Oliver Lewis reports Auckland’s council elections later this year will become a referendum on the Auckland (not so) Light Rail project.

Victoria Young reports Synlait has taken out an $8.8 million court case against the vendors of a specialty cheese business it bought.

Michael Andrew reports on whether law firms have downplayed claims of unmanageable workloads and burnout from junior lawyers.

Current events:

A zoom shaming – US President Joe Biden is meeting European leaders in Brussels this morning to discuss tougher sanctions on Russia and sending more military aid to Ukraine, although Ukraine’s leader Volodymyr Zelenskiy told them by video link they were not doing enough to help. The US announced sanctions on 300 more Russian leaders and blocked the sale of Russia’s gold reserves.

A slippery dip – Oil prices fell a bit on hopes the meeting of leaders might lead to the release of more oil stocks, and on fresh signs that Germany won’t (or can’t) allow a block on Russian oil exports. Brent crude fell 1.35% to US$119.9/barrel (NZ$171). US stocks were up around 1% at 7.30 am NZT. The US 10 year Treasury bond yield rose five basis points to 2.34%.

Tally ho – Britain announced it would send 6,000 missiles to Ukraine and help pay the salaries of Ukraine’s fighter pilots.
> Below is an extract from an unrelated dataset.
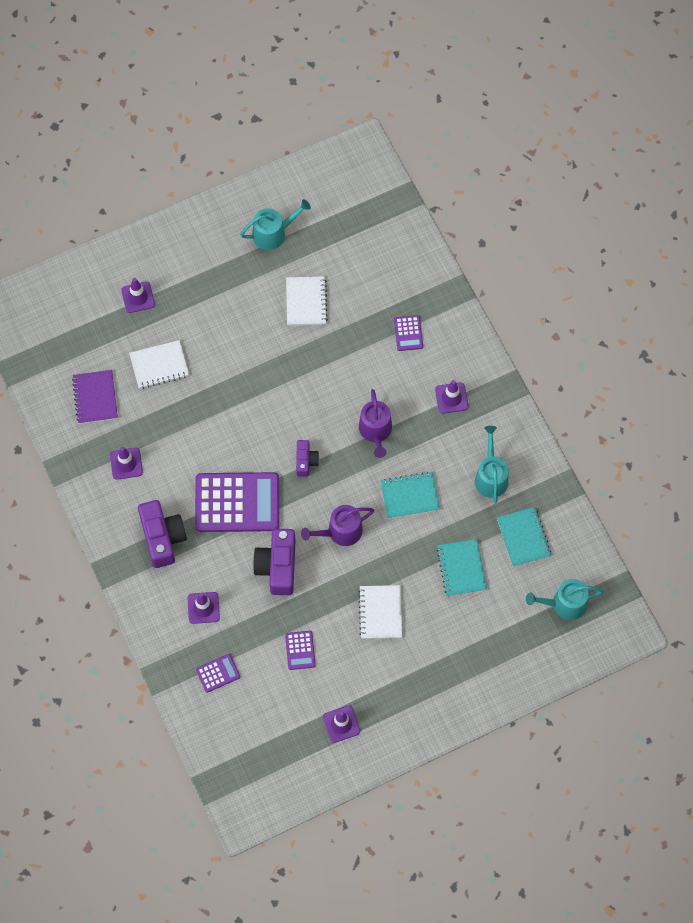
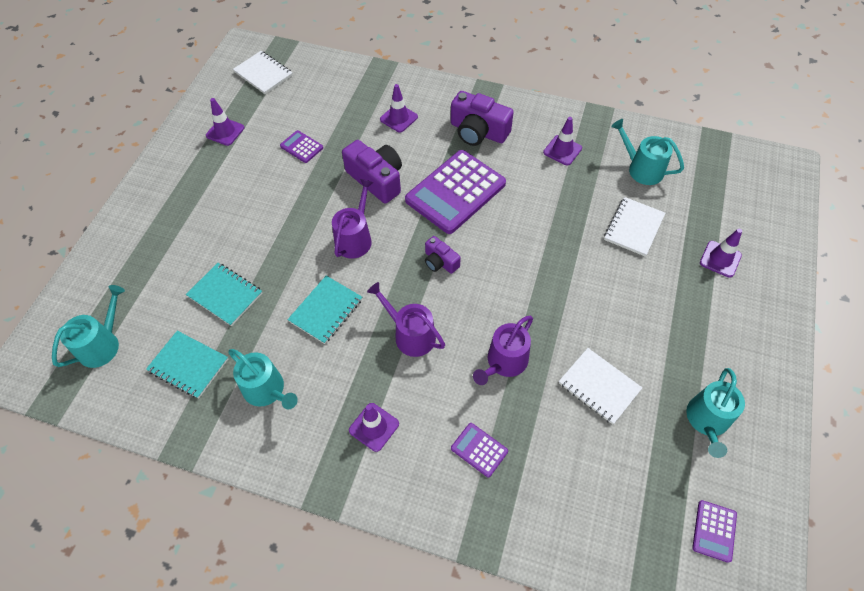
camera: 135 degrees right, 10 degrees down
(95, 398) = (641, 169): purple notebook -> turquoise watering can
(218, 673) = (344, 95): purple calculator -> purple calculator (714, 531)
(341, 364) = (504, 362): none -> purple watering can
(380, 612) = (264, 213): white notebook -> white notebook (263, 74)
The US is expected to announce a plan to supply the European Union with 15 billion cubic metres of LNG cargoes to help it wean itself off Russian gas.

 A Controlled bounce – Russia’s stock market finally reopened a month after Vladimir Putin ordered troops into Ukraine. The market rose 5% in the first day of trade, although the Russian authorities have banned foreigners from selling or traders from short-selling. Only 33 Russian stocks were allowed to trade on the Moscow exchange overnight.
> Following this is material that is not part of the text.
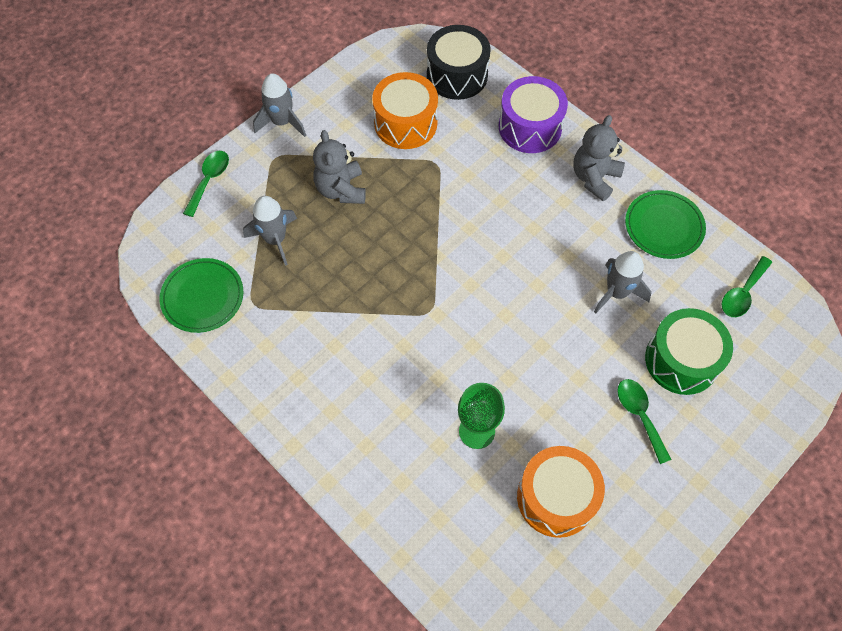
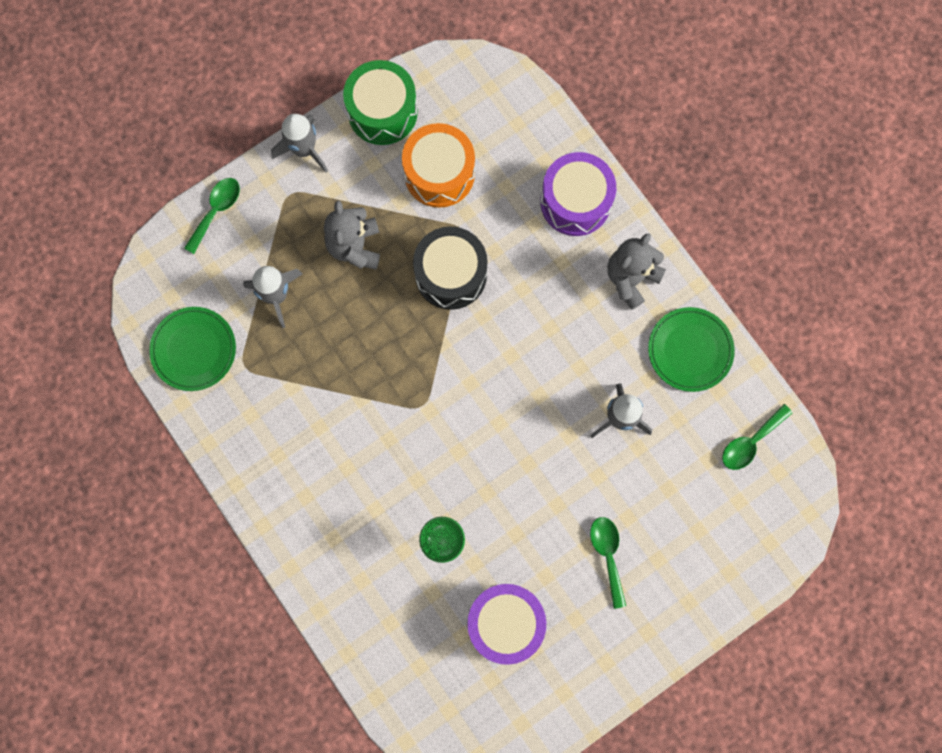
camera: 10 degrees right, 15 degrees up
(457, 75) = (509, 119): black drum -> black drum (451, 274)
(556, 498) = (505, 623): orange drum -> purple drum
(681, 360) = (666, 505): green drum -> green drum (382, 112)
‘Don’t dream it’s over’ – The world’s most powerful investor, Larry Fink of funds behemoth BlackRock, has warned the Russian invasion of Ukraine has put an end to the globalization of the last 30 years. Fink said in his 2022 letter to shareholders: “It has left many communities and people feeling isolated and looking inward. I believe this has exacerbated the polarization and extremist behaviour we are seeing across society today,” he said.
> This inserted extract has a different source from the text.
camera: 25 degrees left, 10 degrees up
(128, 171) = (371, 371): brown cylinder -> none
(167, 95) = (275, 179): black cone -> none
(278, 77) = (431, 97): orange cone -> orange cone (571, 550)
It's deal time – Final bids are due for Waste Management NZ tonight, with owner Beijing Capital’s banker Citi calling time on a three-month auction process, the Australian Financial Review reported this morning. Australia’s First Sentier (formerly, CFSGAM) is up against Melbourne-based Morgan Stanley Infrastructure and global investor KKR, the newspaper reported.